Report each line of the data that includes the word "звітність".

*** Given entries ***

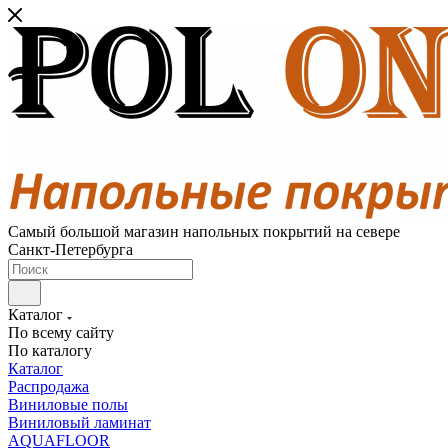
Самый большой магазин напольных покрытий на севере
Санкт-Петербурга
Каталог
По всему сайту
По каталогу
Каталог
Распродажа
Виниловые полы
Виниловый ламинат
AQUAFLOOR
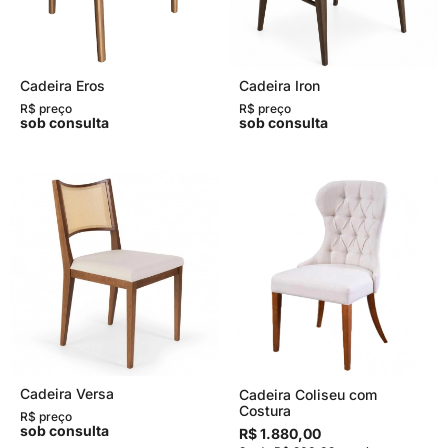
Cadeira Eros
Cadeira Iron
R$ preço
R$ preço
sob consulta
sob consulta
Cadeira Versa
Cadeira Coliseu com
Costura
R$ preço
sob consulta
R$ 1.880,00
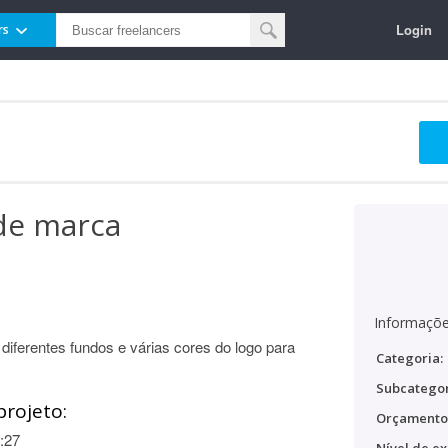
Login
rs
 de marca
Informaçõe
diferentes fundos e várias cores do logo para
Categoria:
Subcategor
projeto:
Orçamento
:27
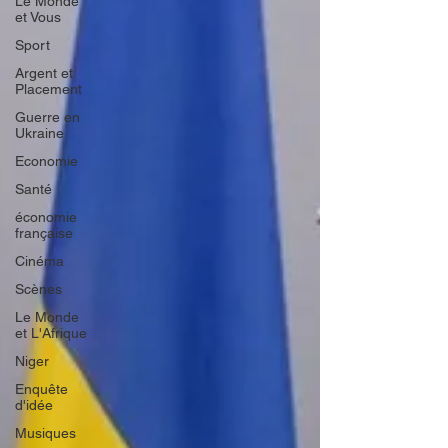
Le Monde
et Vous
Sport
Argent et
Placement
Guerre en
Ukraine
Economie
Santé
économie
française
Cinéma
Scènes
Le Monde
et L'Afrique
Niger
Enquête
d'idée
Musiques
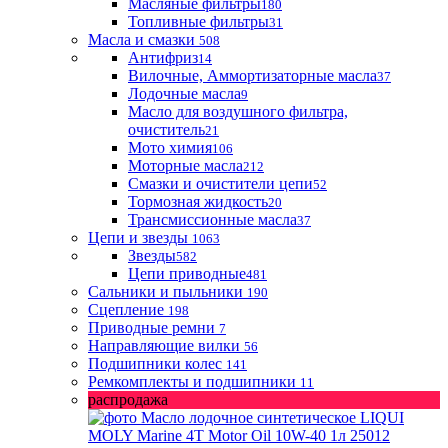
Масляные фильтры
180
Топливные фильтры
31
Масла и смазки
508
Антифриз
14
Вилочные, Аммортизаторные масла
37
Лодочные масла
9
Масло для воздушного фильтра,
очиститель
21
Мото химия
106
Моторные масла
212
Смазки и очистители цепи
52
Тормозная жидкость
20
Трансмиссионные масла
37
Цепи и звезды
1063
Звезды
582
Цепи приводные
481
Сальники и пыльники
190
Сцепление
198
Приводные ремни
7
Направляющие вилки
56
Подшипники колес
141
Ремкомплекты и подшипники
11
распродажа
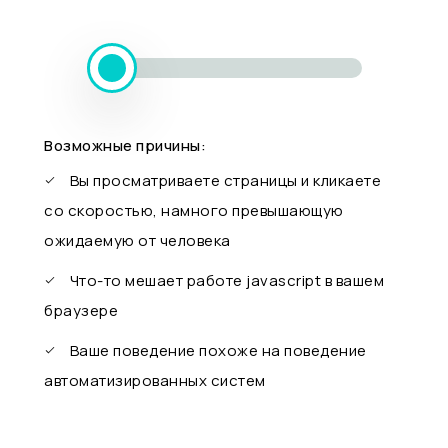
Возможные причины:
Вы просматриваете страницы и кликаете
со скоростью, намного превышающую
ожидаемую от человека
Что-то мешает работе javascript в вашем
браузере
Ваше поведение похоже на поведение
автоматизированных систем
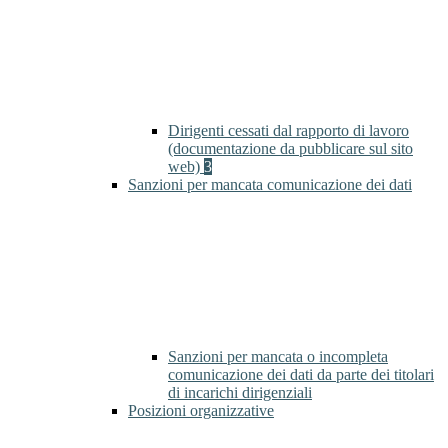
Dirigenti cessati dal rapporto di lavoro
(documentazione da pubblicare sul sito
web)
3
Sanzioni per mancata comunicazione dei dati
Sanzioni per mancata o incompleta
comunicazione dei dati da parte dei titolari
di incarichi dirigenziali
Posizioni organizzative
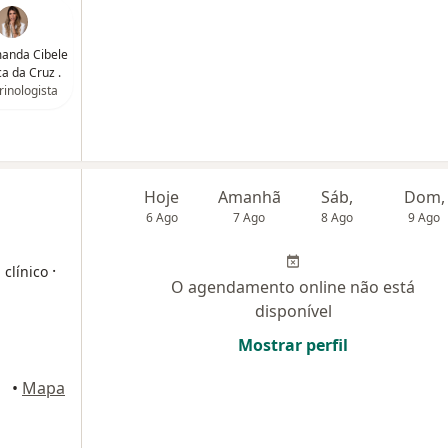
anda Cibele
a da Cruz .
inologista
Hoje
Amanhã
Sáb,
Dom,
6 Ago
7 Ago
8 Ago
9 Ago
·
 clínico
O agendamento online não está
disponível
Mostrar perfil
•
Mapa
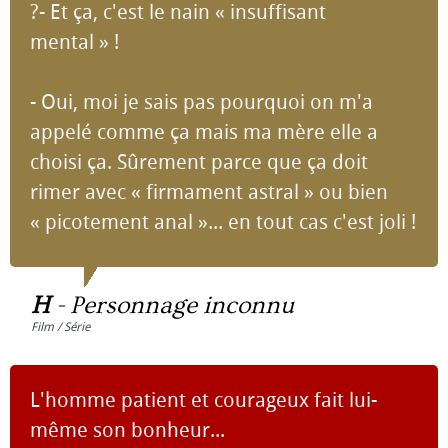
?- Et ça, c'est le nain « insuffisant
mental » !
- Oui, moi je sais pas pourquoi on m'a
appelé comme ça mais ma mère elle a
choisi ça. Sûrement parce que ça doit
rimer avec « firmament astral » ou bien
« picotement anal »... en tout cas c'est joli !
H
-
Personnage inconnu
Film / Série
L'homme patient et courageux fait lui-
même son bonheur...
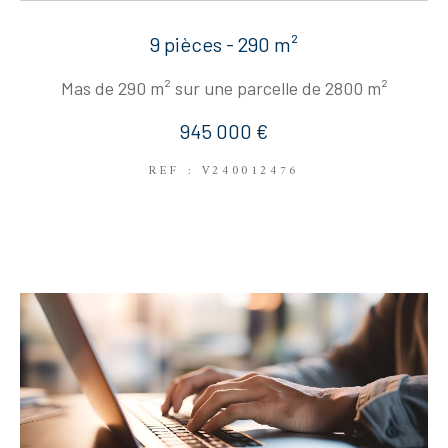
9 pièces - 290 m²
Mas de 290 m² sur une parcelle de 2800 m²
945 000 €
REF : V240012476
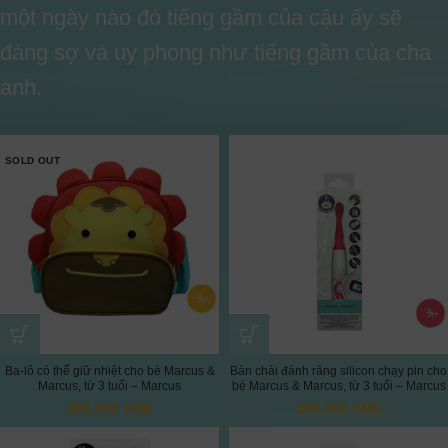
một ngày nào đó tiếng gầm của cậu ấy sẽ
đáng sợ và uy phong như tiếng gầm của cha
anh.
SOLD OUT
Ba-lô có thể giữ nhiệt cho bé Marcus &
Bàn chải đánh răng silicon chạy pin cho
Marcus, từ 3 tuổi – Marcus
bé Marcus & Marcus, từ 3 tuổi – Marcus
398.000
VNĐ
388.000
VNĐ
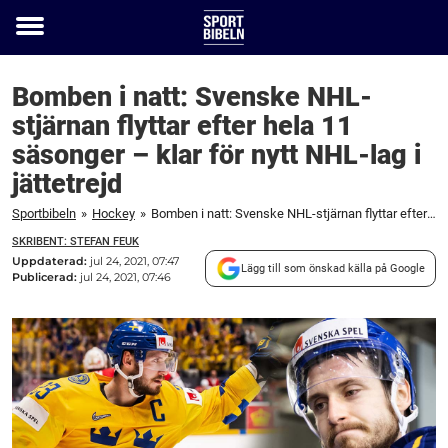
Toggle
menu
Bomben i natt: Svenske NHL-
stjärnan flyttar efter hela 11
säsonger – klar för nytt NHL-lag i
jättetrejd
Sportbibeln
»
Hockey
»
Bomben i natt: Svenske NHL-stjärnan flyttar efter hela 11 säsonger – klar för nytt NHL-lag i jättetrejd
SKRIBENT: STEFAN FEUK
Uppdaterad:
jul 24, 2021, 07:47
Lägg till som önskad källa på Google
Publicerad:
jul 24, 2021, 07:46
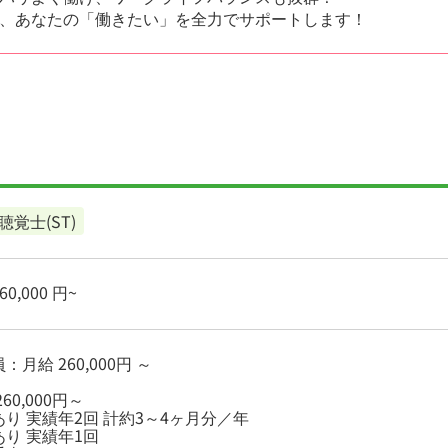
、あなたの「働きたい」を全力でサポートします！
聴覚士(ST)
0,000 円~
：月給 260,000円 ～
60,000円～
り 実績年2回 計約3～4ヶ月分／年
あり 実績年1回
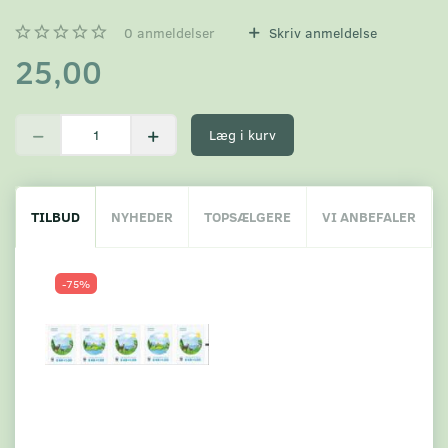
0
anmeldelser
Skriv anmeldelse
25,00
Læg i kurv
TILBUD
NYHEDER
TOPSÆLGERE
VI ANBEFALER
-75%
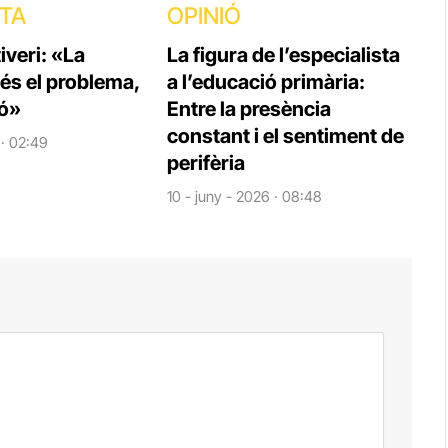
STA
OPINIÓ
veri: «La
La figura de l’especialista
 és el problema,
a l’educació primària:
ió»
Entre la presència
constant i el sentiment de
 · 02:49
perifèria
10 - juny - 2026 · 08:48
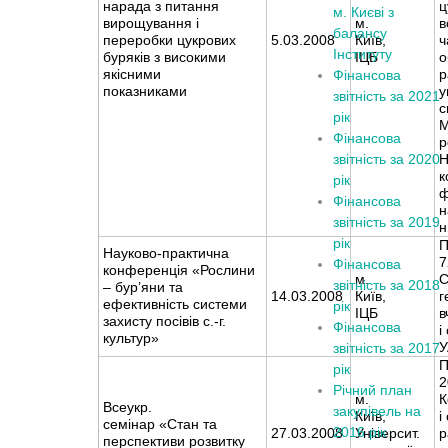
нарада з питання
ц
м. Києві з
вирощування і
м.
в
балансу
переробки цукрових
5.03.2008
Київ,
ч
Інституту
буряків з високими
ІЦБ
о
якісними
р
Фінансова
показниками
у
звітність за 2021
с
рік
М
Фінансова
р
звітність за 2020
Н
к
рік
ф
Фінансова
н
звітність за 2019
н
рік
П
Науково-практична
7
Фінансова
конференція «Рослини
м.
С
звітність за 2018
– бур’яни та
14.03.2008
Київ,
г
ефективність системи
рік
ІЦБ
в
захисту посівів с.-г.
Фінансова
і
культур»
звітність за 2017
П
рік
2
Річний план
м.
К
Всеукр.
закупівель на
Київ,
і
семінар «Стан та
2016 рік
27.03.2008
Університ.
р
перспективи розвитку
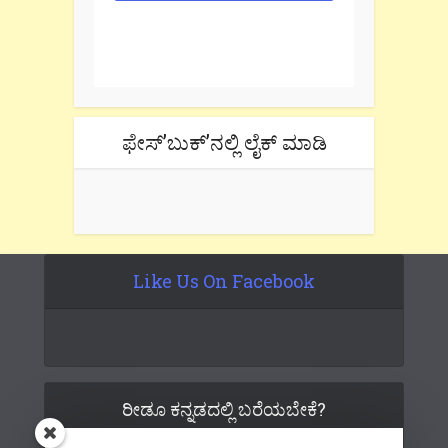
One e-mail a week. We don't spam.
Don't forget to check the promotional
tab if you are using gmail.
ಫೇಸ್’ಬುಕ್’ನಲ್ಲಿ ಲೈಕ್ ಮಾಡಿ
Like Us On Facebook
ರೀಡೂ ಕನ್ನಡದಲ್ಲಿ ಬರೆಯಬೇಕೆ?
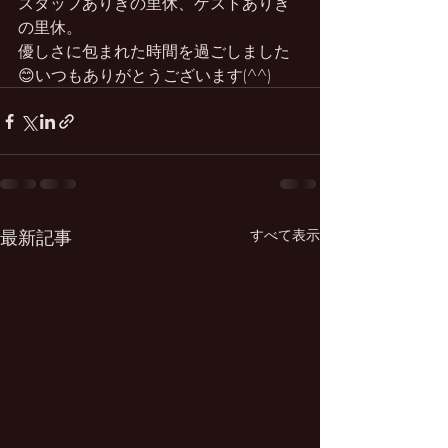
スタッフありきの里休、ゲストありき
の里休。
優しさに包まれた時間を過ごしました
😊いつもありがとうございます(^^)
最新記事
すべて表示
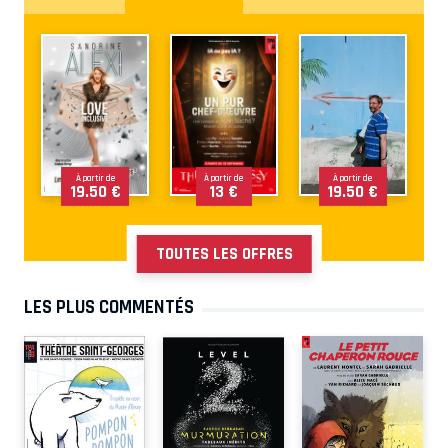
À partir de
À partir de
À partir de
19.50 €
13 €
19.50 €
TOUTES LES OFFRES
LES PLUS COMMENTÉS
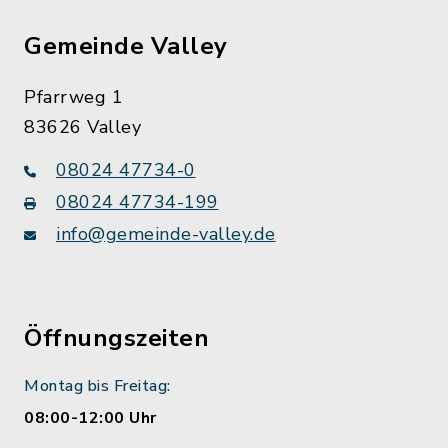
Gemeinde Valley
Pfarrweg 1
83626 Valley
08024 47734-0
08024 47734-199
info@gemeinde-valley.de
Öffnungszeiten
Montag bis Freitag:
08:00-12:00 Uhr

*** End of Given entries ***

Task output.
звітність за 2021
звітність за 2020
звітність за 2019
звітність за 2018
звітність за 2017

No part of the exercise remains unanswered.